The Minister said it was entirely a result of the growth in exports, which rose by 6.25% despite a sharp decline in world demand. 

"While 2020 was a challenging year for indigenous exports, with food and beverage exports suffering a decline, the pharma and ICT sectors recorded extraordinary export growth, driven by blockbuster immunological drugs, Covid related products, and the shift to home-working," he added.

But the Finance Minister said that GDP is not the most accurate measures of what is going on in the economy and to get an overall sense of what is happening on the ground, he focuses on three key figures. 

He said the domestic economy, as measured by MDD, contracted sharply, falling by 5.5 last year, a figure much closer to the typical fall across advanced economies. 

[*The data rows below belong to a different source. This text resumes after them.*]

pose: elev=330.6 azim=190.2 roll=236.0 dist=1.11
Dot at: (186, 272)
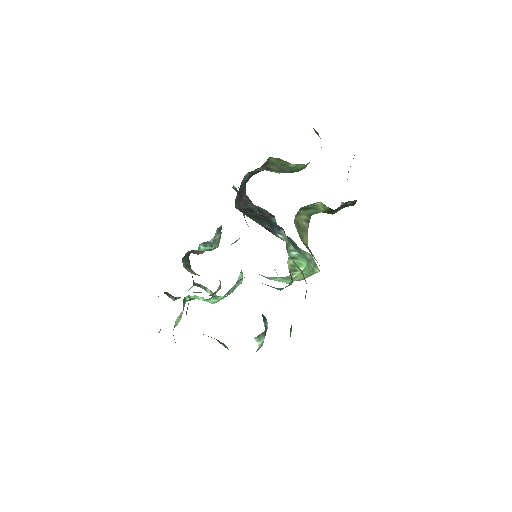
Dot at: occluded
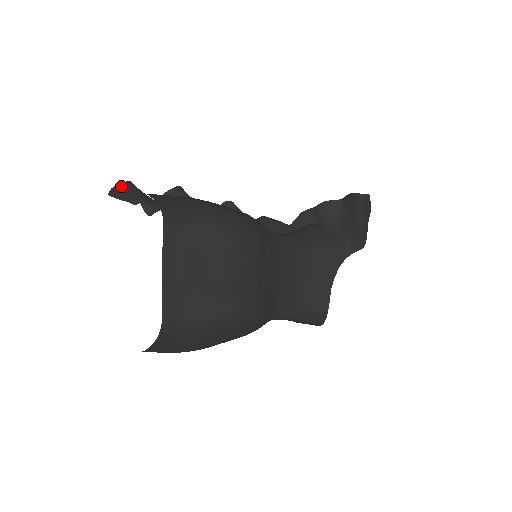
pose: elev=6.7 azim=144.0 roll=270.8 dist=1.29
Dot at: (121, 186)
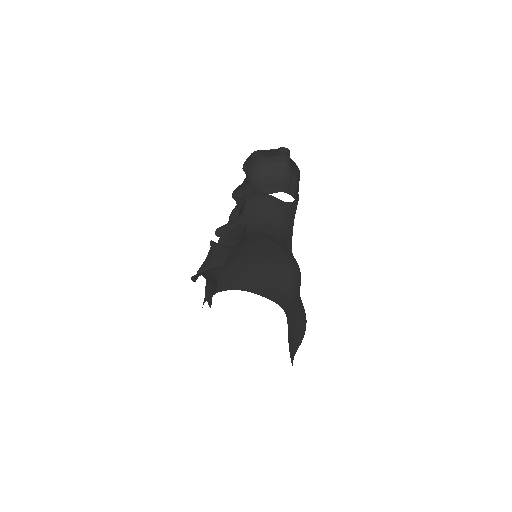
Dot at: (207, 289)
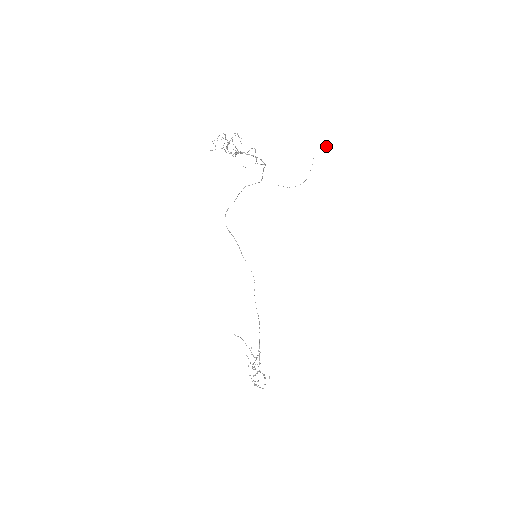
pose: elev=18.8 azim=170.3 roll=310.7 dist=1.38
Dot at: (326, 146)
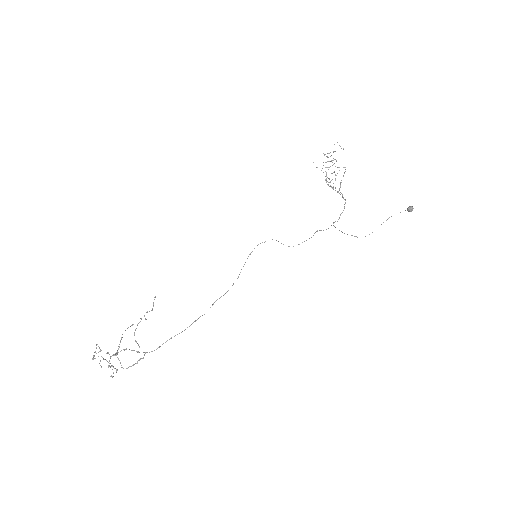
Dot at: (410, 206)
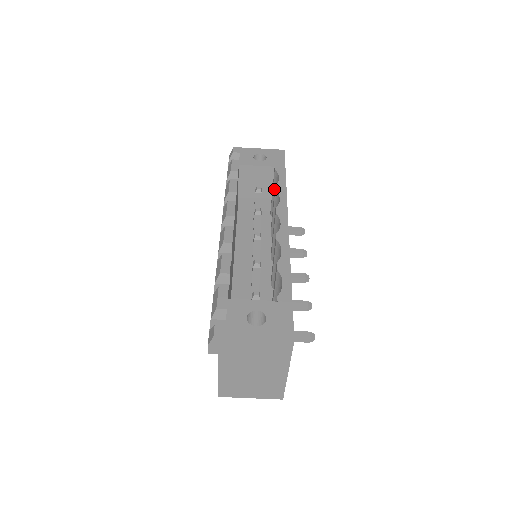
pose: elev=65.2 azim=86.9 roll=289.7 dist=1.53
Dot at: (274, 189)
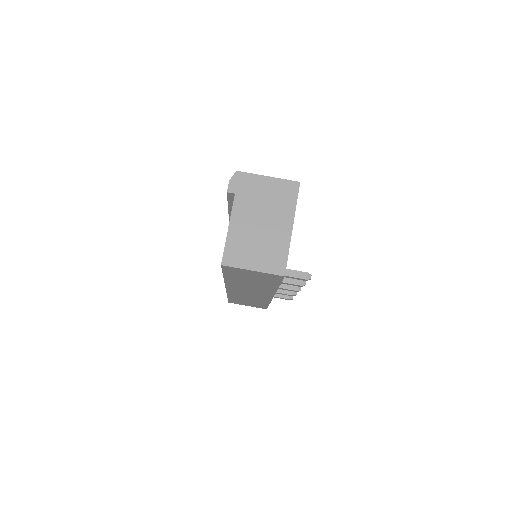
Dot at: occluded
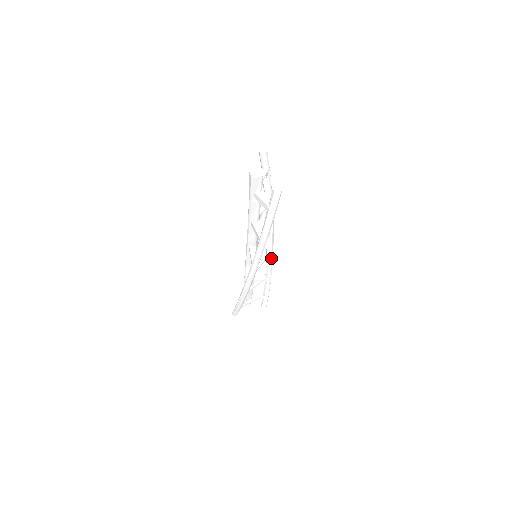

Household consumption also fell by 9% last year as the combined impact of a collapse in private consumption as a result of restrictions and extraordinary income supports by the State led to a near €15 billion increase in household deposits last year. 

And despite the wide-scale closure of the construction sector in the spring, Mr Donohoe said he was encouraged that the overall fall in house-building was considerably less than expected with a 2% decline over the course of the year. 

Overall almost 20,700 housing units were delivered last year, down by around 400 on the previous year, he noted. 

Paschal Donohoe also said that he expects a further contraction of the domestic economy in the first quarter of 2021 due to Level 5 restrictions, although not to the same extent as we saw last Spring. 

"For instance while retail sales in January were down 20% on December, this compares to a 35% decline in April last year," Mr Donohoe said. 

"Similarly there are roughly 130,000 less people on the PUP this week than at the peak in early May. Indeed we saw modest declines in the numbers on the PUP for the last three weeks and I am hopeful of continued declines in the weeks ahead," he added.